Power generators are not all the same. Each model has peculiarities and characteristics that must be well examined before proceeding with the purchase. You have to take the one calibrated to your needs, suitable for the components that we will have to power. Specifications include rotational speed, efficiency, fuel type, waveform of the current generated, frequency stability, noise levels, starting type, and overload characteristics. Below is a guide to the advantages, disadvantages, and features that every portable power generator has. One of the best is 12000 watt portable generator with electric start.

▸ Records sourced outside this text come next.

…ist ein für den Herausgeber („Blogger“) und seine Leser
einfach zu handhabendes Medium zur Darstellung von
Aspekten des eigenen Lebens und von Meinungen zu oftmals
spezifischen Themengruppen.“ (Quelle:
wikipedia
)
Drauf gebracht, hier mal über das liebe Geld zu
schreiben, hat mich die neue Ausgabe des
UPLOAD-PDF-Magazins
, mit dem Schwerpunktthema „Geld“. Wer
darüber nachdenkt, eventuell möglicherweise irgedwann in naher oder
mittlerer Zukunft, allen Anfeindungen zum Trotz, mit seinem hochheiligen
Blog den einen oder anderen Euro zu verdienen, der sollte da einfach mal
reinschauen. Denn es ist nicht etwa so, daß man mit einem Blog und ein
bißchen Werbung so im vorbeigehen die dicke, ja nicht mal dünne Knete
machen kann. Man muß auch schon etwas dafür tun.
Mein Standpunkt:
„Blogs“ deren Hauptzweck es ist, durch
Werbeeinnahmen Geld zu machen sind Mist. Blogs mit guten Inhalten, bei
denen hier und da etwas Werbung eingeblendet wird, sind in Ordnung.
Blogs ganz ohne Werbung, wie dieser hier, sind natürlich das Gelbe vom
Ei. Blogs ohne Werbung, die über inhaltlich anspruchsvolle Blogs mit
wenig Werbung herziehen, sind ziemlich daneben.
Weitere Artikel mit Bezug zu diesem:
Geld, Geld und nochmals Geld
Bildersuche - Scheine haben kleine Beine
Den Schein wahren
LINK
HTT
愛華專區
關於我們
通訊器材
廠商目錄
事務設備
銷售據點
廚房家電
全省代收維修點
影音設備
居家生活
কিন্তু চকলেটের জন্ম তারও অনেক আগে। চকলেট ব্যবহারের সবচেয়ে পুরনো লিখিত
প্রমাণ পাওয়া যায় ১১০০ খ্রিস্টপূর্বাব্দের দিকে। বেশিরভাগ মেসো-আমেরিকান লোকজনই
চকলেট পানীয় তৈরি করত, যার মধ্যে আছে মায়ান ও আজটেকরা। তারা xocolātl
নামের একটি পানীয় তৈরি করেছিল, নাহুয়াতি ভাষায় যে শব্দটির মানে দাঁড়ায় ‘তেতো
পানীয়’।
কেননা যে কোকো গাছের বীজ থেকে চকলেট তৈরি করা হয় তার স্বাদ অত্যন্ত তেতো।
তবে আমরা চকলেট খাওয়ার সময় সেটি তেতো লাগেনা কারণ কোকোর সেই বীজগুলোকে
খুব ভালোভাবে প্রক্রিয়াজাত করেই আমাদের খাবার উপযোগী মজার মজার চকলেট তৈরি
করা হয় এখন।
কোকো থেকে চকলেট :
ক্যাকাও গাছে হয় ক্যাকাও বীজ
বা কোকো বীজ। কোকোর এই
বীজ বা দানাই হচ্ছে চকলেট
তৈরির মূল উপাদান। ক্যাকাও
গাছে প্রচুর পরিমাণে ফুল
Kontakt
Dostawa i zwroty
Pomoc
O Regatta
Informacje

Rotation Speed and Inverter
Normally 60 Hz generators operate at speeds between 1800 and 3600 rpm (revolutions per minute). The corresponding speed for 50 Hz generators is between 1500 and 3000. The 3600 rpm units have two poles and are simpler to build and therefore have a lower purchase cost. The 1800 RPM generators are 4-pole machines and are a bit more expensive, but we are talking about bigger sizes here. In general, the higher the RPM, the more wear there will be on the bearings, which means more frequent maintenance.
Two-pole generators are therefore more cost-effective for use in relatively light applications that require less than 400 hours of operation per year. Some generators have a built-in inverter. The advantage is that the load on the inverter determines the amount of mechanical energy required to meet the electrical load requirements. As a result, the generator is controlled to run on a variable motor by accelerating the maximum motor power when required. This reduces fuel consumption at low load levels and, as a result, increases the overall efficiency of the generator. In addition, these models tend to be quieter.
Fuel for use in the Current Generator
The choice of the right generator based on the fuel used to power it will depend on several factors. Although diesel generators tend to be more efficient and consume less, diesel fuel is sometimes more difficult to find and is more likely to be contaminated with water or other liquid components. At low temperatures, diesel engines tend to have a more difficult start, so they need to be used under properly controlled temperature conditions if they are to be started and stopped.
Petrol engines are the easiest to find and also to use. They start easily and work even in adverse conditions. There are also generators that use propane gas. Be careful if we use the generators at altitude. Unless otherwise specified in the label for generators it is reasonable to downgrade the efficiency of gasoline, diesel and propane generators by 3% every 1000 feet above sea level, approximately 330 meters.
Electrical and mechanical losses are present in all generators. However, the greatest losses are attributable to the motor. Each generator has a particular load at which it operates with maximum efficiency, which usually corresponds to 80%-90% of the full rated load (see graph above). It is therefore important to buy the generator that delivers the right power according to your needs and not buy one that works at 50% of its capacity, as we will lose efficiency.
For systems with highly variable electrical loads, it is particularly inefficient to use a generator unless you use it to recharge batteries that will then power the electrical consumers.
Depending on load requirements and if the generator is connected to AC loads with critical power frequency requirements, frequency stability may be a necessary parameter to consider. It is generally desirable to maintain frequency fluctuations of less than ± 0.5 Hz for AC loads. Conventional generators often have a specified frequency stability of 5%.
Some generators are noisy and others less so. If we use it outdoors we check what the local ordinances say about noise, whether we are above or below the threshold allowed for use. The noise level is specified in db, decibels, the higher the noise produced, obviously proportional to the power. There are also silenced current generators to reduce the output noise.
A synchronous generator can suffer serious consequences in case of overload. This can happen during normal operation or when it is switched on. If we use the generator as an electric motor, the starting current of the motor can place the generator in an overload condition that can cause the generator to slow down and possibly damage the motor.
If we don’t have to use the generator often, a small, portable one may be enough. If it is to be an essential and reliable component of our energy system, capable of operating for long periods and for a significant number of hours a year, a fixed unit is preferable.